What, for example, are initiatives that Big Business and About-to-be-Big Business can do to really change the lives of those on the margin, in our case, the peasantry? Here is a big start.

Big Business should tell the banks, which the major figures of Big Business own, to start lending to small farmers. There is a law, the Agri Agra Law that mandates the commercial banks to allocate 25 percent of their yearly loan portfolio to small-scale farmers and agrarian reform beneficiaries. Unfortunately, the Marcos-era decree has a rider. In lieu of lending out money to small farmers and agrarian reform beneficiaries, the banks can invest in housing or buy government securities.

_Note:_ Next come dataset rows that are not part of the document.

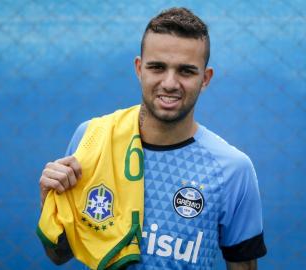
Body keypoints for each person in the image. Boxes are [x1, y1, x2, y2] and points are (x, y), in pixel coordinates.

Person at [38, 7, 267, 270]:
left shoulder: (233, 170)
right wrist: (50, 201)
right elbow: (59, 254)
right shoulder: (93, 138)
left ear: (205, 79)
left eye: (186, 71)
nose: (170, 83)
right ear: (139, 69)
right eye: (157, 67)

Since the 70s, the banks have been investing in housing and buying government notes to comply with the law. Their mind set is lending out money to farmers is fraught with risks. It is untenable. Government treasury bills are the safer alternative. For decades, small farmers have suffered from an impossible credit squeeze. They have been shut out of the lending mainstream despite the desperate need for production loans.

While shoving the farmers out of the credit mainstream—and practically crippling small-scale agricultural production—Big Business holds the yearly rituals that worship in the cathedral of social responsibility.

The anti-rural bias of the banks’ lending policies borders on the criminal, responsible, as it is, for the massive and grinding rural poverty. Had the banks mustered the will to give loans to small farmers and agrarian reform beneficiaries as mandated by the law, roughly P400 billion would be unleashed to provide production muscle to the peasantry.

The accusation of hypocrisy comes in this sorry context.

Those in the league of Big Business are different from Juan de la Cruz—and Pedro Abad Santos. It is fact of life.

But if they can’t come close to the social consciousness of Pedro Abad Santos, they should dispense with the yearly ritual of phoniness, the shallow and callow worship on the cathedral of social responsibility.